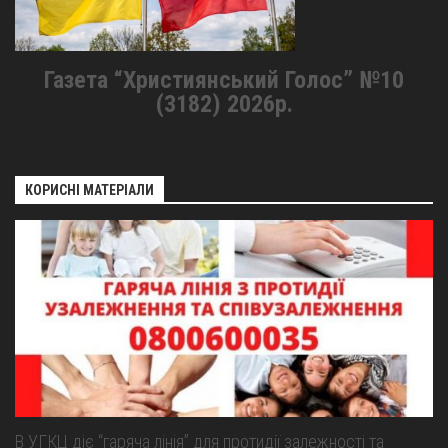
Газета “Християнський Голос” №10
(3182) 2026р.
КОРИСНІ МАТЕРІАЛИ
В УГКЦ діє “гаряча лінія” для протидії залежності та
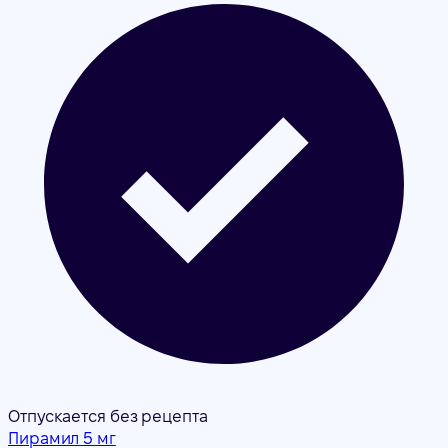
Отпускается без рецепта
Пирамил 5 мг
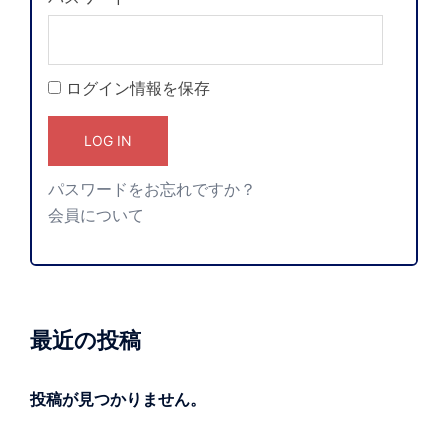
ログイン情報を保存
パスワードをお忘れですか？
会員について
最近の投稿
投稿が見つかりません。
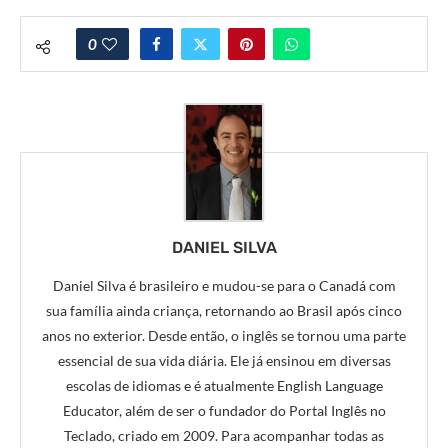
0
DANIEL SILVA
Daniel Silva é brasileiro e mudou-se para o Canadá com
sua família ainda criança, retornando ao Brasil após cinco
anos no exterior. Desde então, o inglês se tornou uma parte
essencial de sua vida diária. Ele já ensinou em diversas
escolas de idiomas e é atualmente English Language
Educator, além de ser o fundador do Portal Inglês no
Teclado, criado em 2009. Para acompanhar todas as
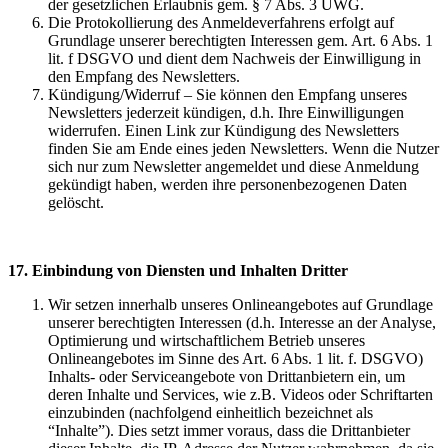
der gesetzlichen Erlaubnis gem. § 7 Abs. 3 UWG.
Die Protokollierung des Anmeldeverfahrens erfolgt auf
Grundlage unserer berechtigten Interessen gem. Art. 6 Abs. 1
lit. f DSGVO und dient dem Nachweis der Einwilligung in
den Empfang des Newsletters.
Kündigung/Widerruf – Sie können den Empfang unseres
Newsletters jederzeit kündigen, d.h. Ihre Einwilligungen
widerrufen. Einen Link zur Kündigung des Newsletters
finden Sie am Ende eines jeden Newsletters. Wenn die Nutzer
sich nur zum Newsletter angemeldet und diese Anmeldung
gekündigt haben, werden ihre personenbezogenen Daten
gelöscht.
17. Einbindung von Diensten und Inhalten Dritter
Wir setzen innerhalb unseres Onlineangebotes auf Grundlage
unserer berechtigten Interessen (d.h. Interesse an der Analyse,
Optimierung und wirtschaftlichem Betrieb unseres
Onlineangebotes im Sinne des Art. 6 Abs. 1 lit. f. DSGVO)
Inhalts- oder Serviceangebote von Drittanbietern ein, um
deren Inhalte und Services, wie z.B. Videos oder Schriftarten
einzubinden (nachfolgend einheitlich bezeichnet als
“Inhalte”). Dies setzt immer voraus, dass die Drittanbieter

※ ※ ※

An exact reproduction of the data is needed, with no pictures included.

*RESULT OF THE EXERCISE*.
Газета “Християнський Голос” №10
(3182) 2026р.
КОРИСНІ МАТЕРІАЛИ
В УГКЦ діє “гаряча лінія” для протидії залежності та
Отпускается без рецепта
Пирамил 5 мг
ログイン情報を保存
パスワードをお忘れですか？
会員について
最近の投稿
投稿が見つかりません。
0
DANIEL SILVA
Daniel Silva é brasileiro e mudou-se para o Canadá com
sua família ainda criança, retornando ao Brasil após cinco
anos no exterior. Desde então, o inglês se tornou uma parte
essencial de sua vida diária. Ele já ensinou em diversas
escolas de idiomas e é atualmente English Language
Educator, além de ser o fundador do Portal Inglês no
Teclado, criado em 2009. Para acompanhar todas as
der gesetzlichen Erlaubnis gem. § 7 Abs. 3 UWG.
Die Protokollierung des Anmeldeverfahrens erfolgt auf
Grundlage unserer berechtigten Interessen gem. Art. 6 Abs. 1
lit. f DSGVO und dient dem Nachweis der Einwilligung in
den Empfang des Newsletters.
Kündigung/Widerruf – Sie können den Empfang unseres
Newsletters jederzeit kündigen, d.h. Ihre Einwilligungen
widerrufen. Einen Link zur Kündigung des Newsletters
finden Sie am Ende eines jeden Newsletters. Wenn die Nutzer
sich nur zum Newsletter angemeldet und diese Anmeldung
gekündigt haben, werden ihre personenbezogenen Daten
gelöscht.
17. Einbindung von Diensten und Inhalten Dritter
Wir setzen innerhalb unseres Onlineangebotes auf Grundlage
unserer berechtigten Interessen (d.h. Interesse an der Analyse,
Optimierung und wirtschaftlichem Betrieb unseres
Onlineangebotes im Sinne des Art. 6 Abs. 1 lit. f. DSGVO)
Inhalts- oder Serviceangebote von Drittanbietern ein, um
deren Inhalte und Services, wie z.B. Videos oder Schriftarten
einzubinden (nachfolgend einheitlich bezeichnet als
“Inhalte”). Dies setzt immer voraus, dass die Drittanbieter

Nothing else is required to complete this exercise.